When love is overrated and lust is too easy... what does it mean to actually LIKE someone?
A Like Affair was a privilege to write, inspired by what I’ve always called
“The Definition of a Man”. After meeting him years ago on a plane through
Northwestern skies, I am forever indebted to the spark he ignited deep
within, and to the gift of trust he inscribed unto my heart.
As I made my way through this book, I grew as a writer, and I fell in
love with the characters as they came to life over a nearly thirty year time
period through the pages. A secondary and equally critical underline for
this book was the late 1970’s movie Same Time Next Year, which told the
story of a chance encounter between a “married to others” pair. Over the
course of thirty years, the two characters, George and Dorothy, met at the
same picturesque Northern California Inn, The Heritage House, cultivating
a controversial and spell-binding relationship.

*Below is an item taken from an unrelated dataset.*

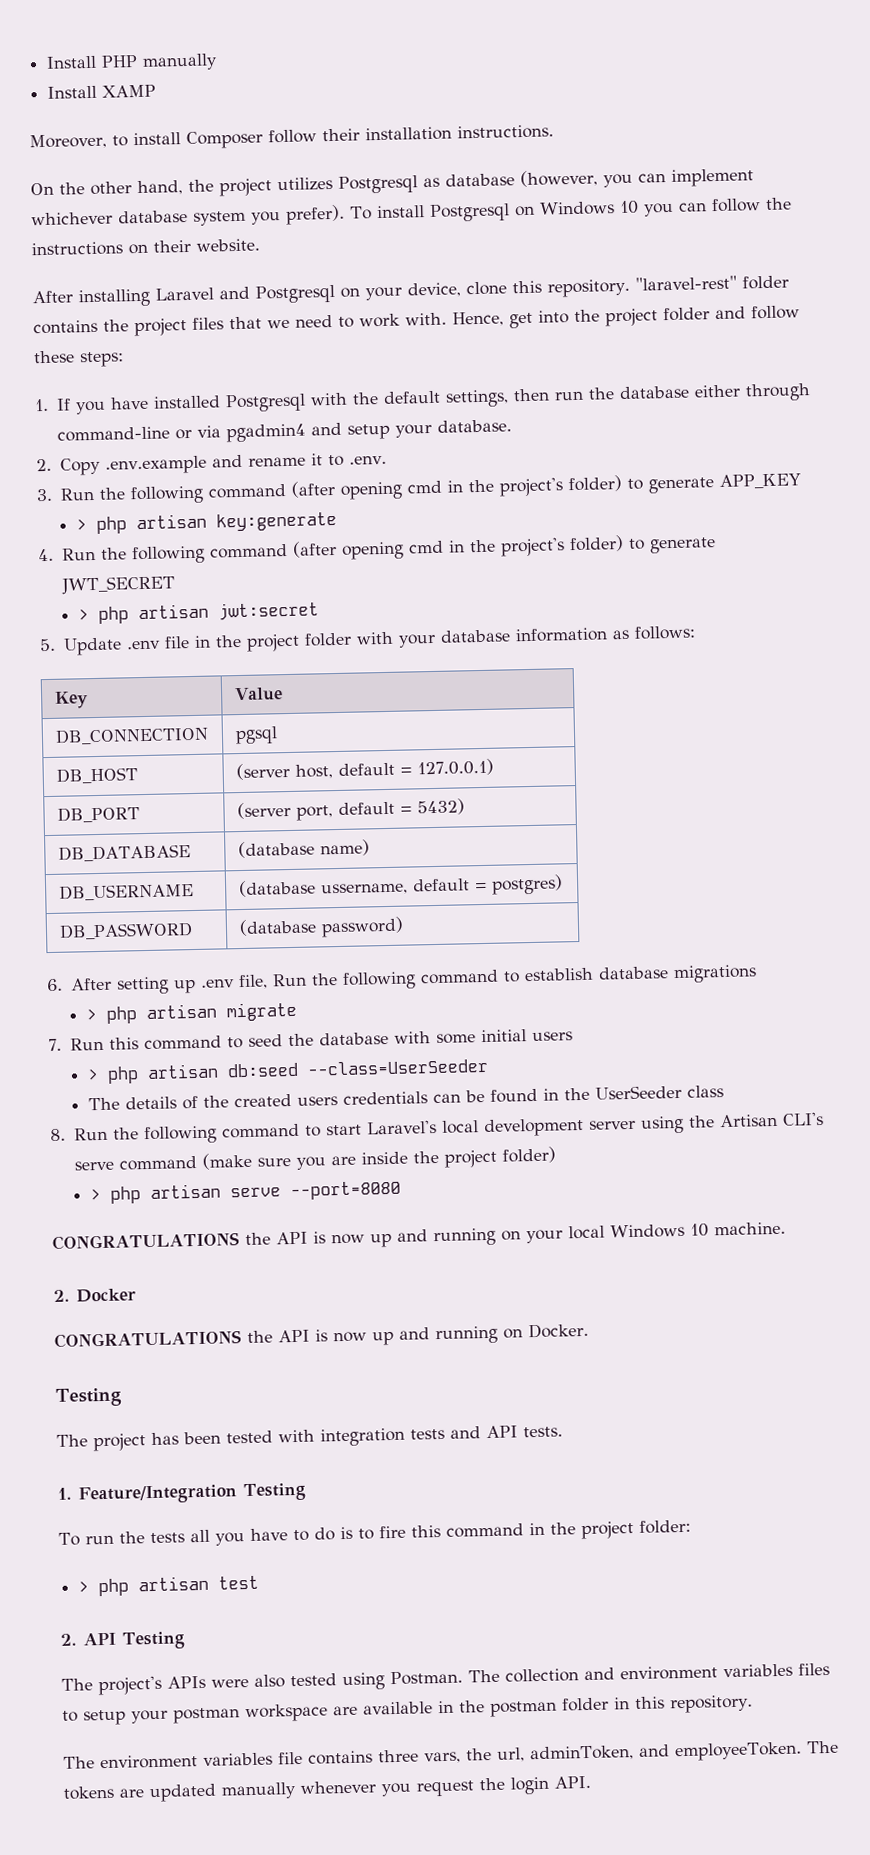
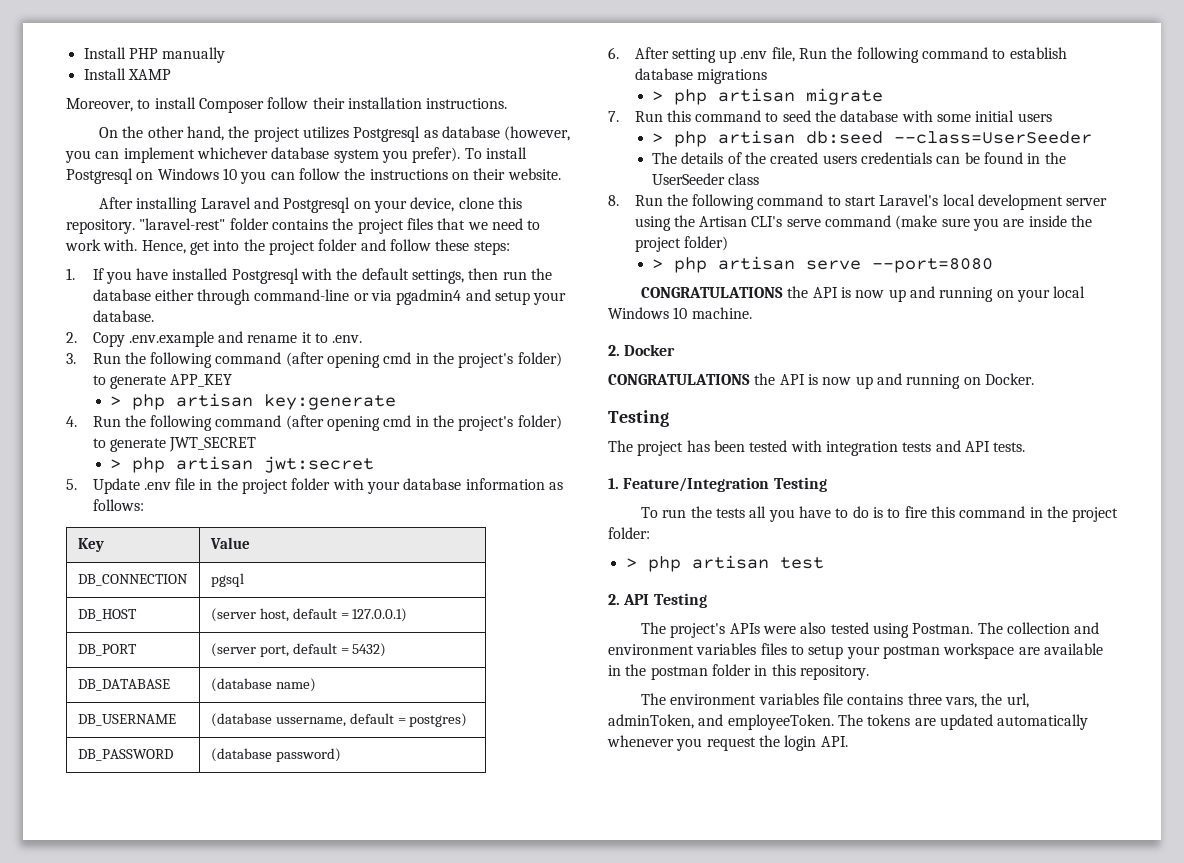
[221,1782,297,1800] manually -> [997,714,1089,730] automatically

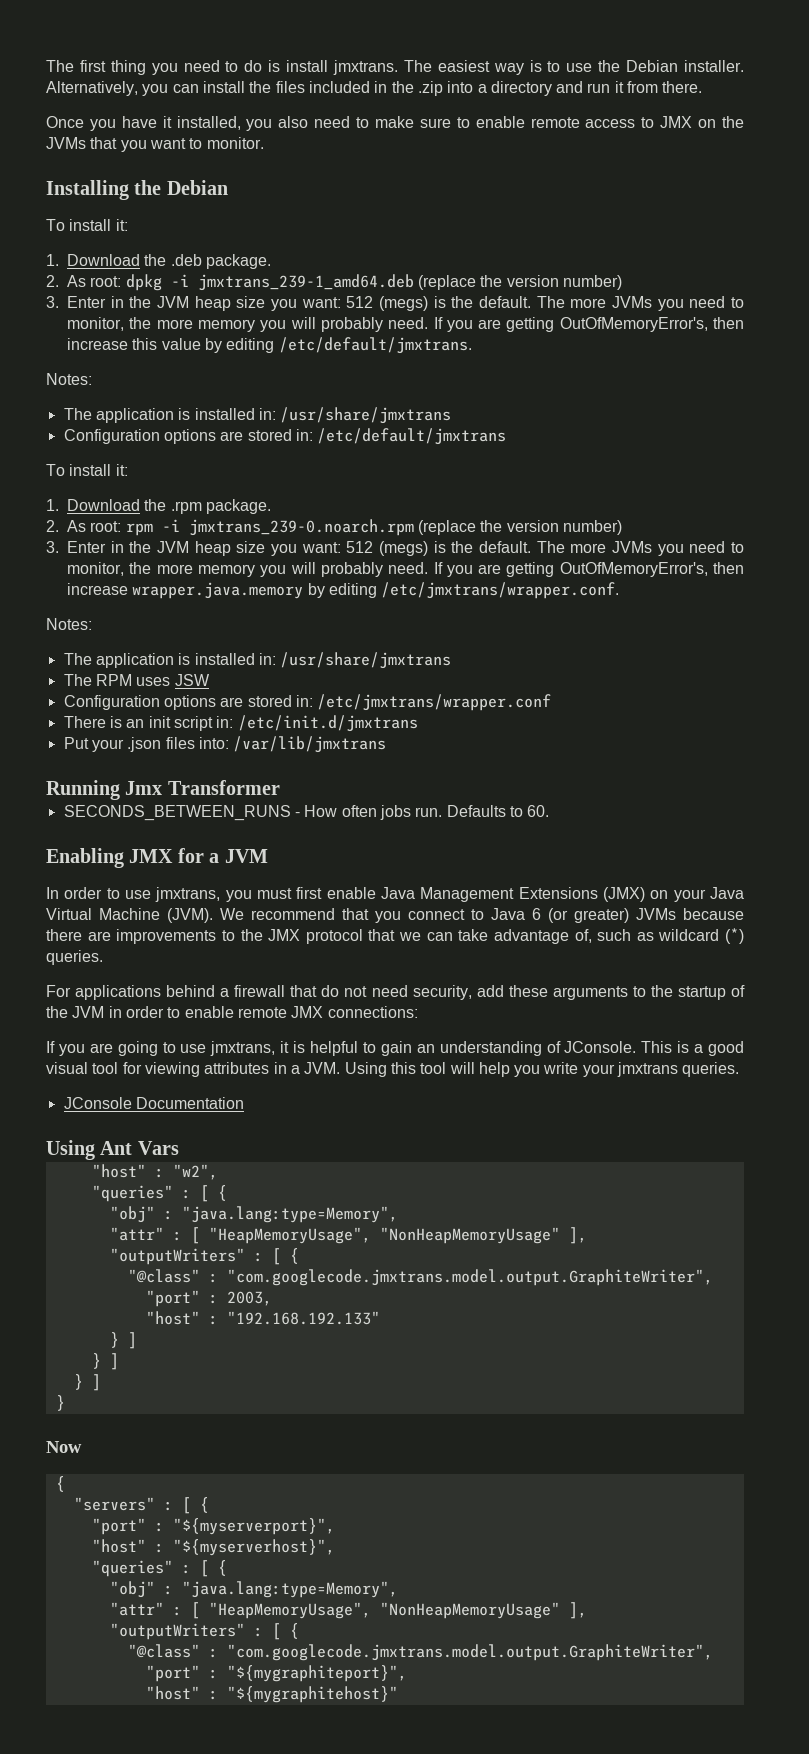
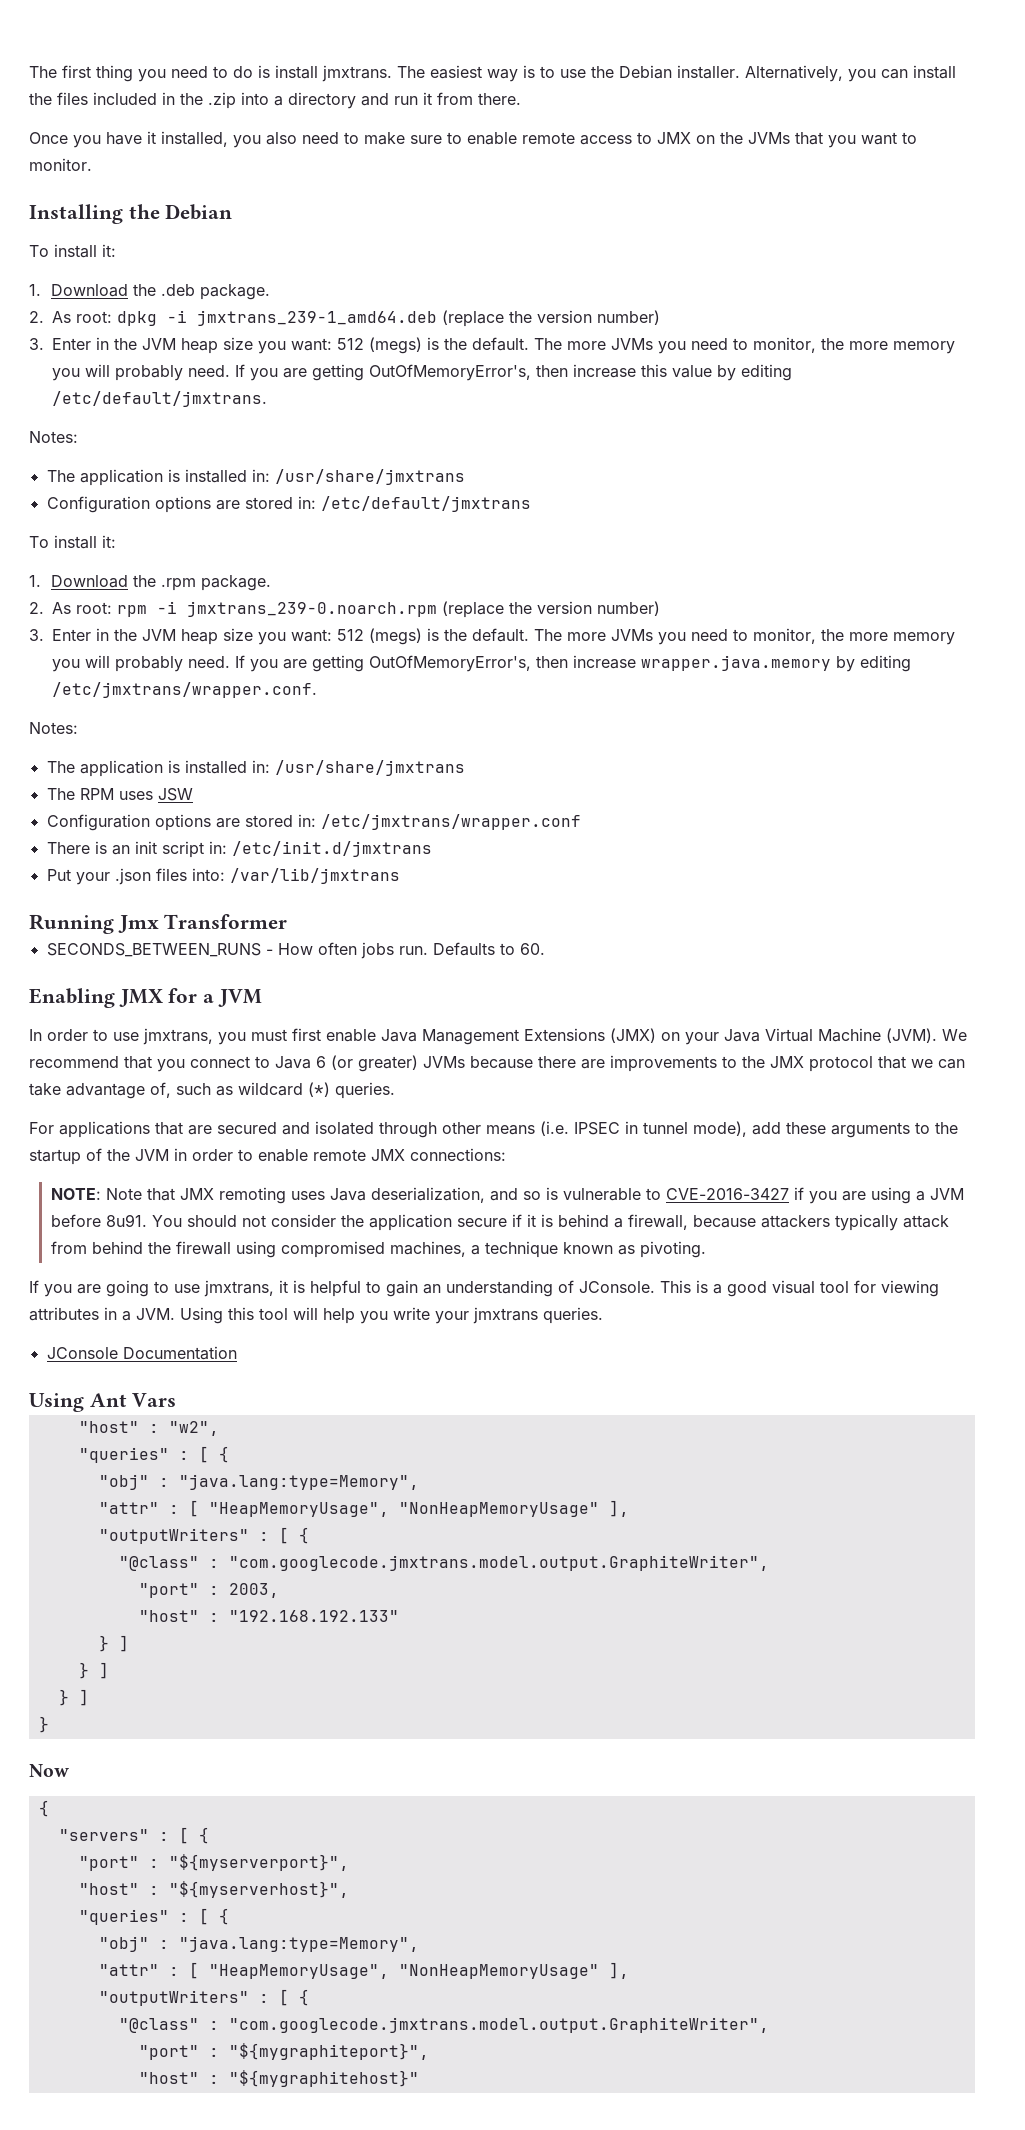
[166,985,472,1000] behind a firewall that do not need security, -> [155,1121,747,1138] that are secured and isolated through other means (i.e. IPSEC in tunnel mode),
(418, 1012) none -> [50,1187,964,1204] [50,1214,949,1231] [50,1241,706,1258] // NOTE: Note that JMX remoting uses Java deserialization, and so is vulnerable to CVE-2016-3427 if you are using a JVM before 8u91. You should not consider the application secure if it is behind a firewall, because attackers typically attack from behind the firewall using compromised machines, a technique known as pivoting.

Near the conclusion of A Like Affair, I made the long drive to Mendocino
simply because I had to see where Alan Alda and Ellen Burstyn
breathed life into this movie, and put the final stamp of approval on my
story by concluding the book. The entire picture—from the crisp air, to
the endless cliffs, down to the icy blue waters and snow-like bluffs, the
smell of intimacy in the air, to the classic rooms that still stand at this historical
inn—Same Time and Next Year…all transcended words. I can only
hope that I’ve done George and Dorothy justice with my contemporary
duo against their three-decade legend.
Excerpt:
GIVE IT TO ME RIGHT
Paranoia set in at precisely minute thirty-one. Hell, he wasn’t even on the plane yet and I was jittering around, feeling like something was going to interfere with his arrival, wondering what I would do if I was wrong, especially wondering what I would do if I was right.